5 Chesapeake Bay Crater
Just by looking at the crater, you can see that whatever caused it was one hell of a meteor. This meteor struck the Earth 35 million years ago in the Atlantic Ocean. It was travelling at over 70,000 miles an hour. Everything along the East Coast of America was destroyed instantly, and marine life died out in a massive extinction level event. The asteroid was over a mile wide. This is certainly big enough to trigger a worldwide extinction of life on Earth, and scientists believe it is responsible for the Oligocene extinction. Even more scary is the theory that this was part of a meteor shower that lasted for two million years, and this impact was just one out of many. This impact would have caused darkness from the dust blotting out the sun, acid rain, and wildfires.
4 Popigai Crater
This crater in Russia is evidence of a meteor strike that almost definitely would have caused a mass extinction event. It seems to have coincided with the last major extinction level event in the Earth's history: the Eocene extinction. It is the fourth largest crater on Earth, and it may have been caused by an asteroid of up to 8 km in diameter.

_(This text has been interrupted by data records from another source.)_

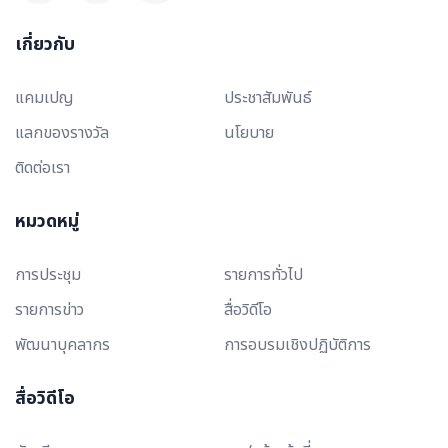
เกี่ยวกับ
แคมเปญ
ประชาสัมพันธ์
แลกของรางวัล
นโยบาย
ติดต่อเรา
หมวดหมู่
การประชุม
รายการทั่วไป
รายการข่าว
สื่อวิดีโอ
พัฒนาบุคลากร
การอบรมเชิงปฏิบัติการ
สื่อวิดีโอ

The Eocene extinction has been theorized to have been caused by a rapid change in the Earth's climate, and a meteor impact of this size may have caused that. It wiped out most of the snails and sea urchins, but it had a huge effect on mammals. Whales died out but were replaced by more modern whales, and the evolution of mammals was set on a course that would eventually lead to the evolution of humans.
3 Chicxulub Crater
This underwater crater in the sea outside of Mexico was left behind by a seriously massive meteor that would have had devastating effects on Earth's life forms. It's the third largest crater on Earth, and it's over 180 kilometers in diameter. The meteor that created it was more than 10 km in diameter, and the blast it created was over a billion times the energy of the atomic bombings of Hiroshima and Nagasaki. That's 2 million times more powerful than the Tsar Bomba, the largest nuke ever detonated. It would have created the largest mega tsunamis in history. It struck 66 million years ago, making it the likely cause of the Cretaceous–Paleogene extinction event.
2 Sudbury Basin
The Sudbury Basin, located in Ontario, Canada, is the second-largest impact crater on Earth. It's 250 kilometers in diameter, meaning the asteroid that caused may have been up to 15 kilometers in diameter. It must have struck in a shallow ocean, and its effects on life at the time must have been intense. Because this crater struck 1.85 million years ago, life on Earth would have been relatively primitive. Scientists think that the meteor caused the oceans to heat up because of cooling molten rock underneath, and this might have caused life to go in a completely new direction. Researchers are now saying that a similar meteor strike could have actually been the spark that created life in the first place, 3.8 million years ago.
1 Vredefort Crater
The Vredefort crater in South Africa is the largest impact crater on Earth. It's 300 km in diameter, and the meteor that created must have been 15-20 kilometers in diameter. This makes it one of the biggest meteors ever to strike the Earth. This impact occurred 2 billion years ago. Like the Sudbury Basin, it must have had a serious effect on life forms on Earth, no matter how primitive. If an asteroid of this size hit Earth once, it can certainly happen again. Can you imagine what would happen to humanity if something like this happened today? I'll give you a hint: We would all die.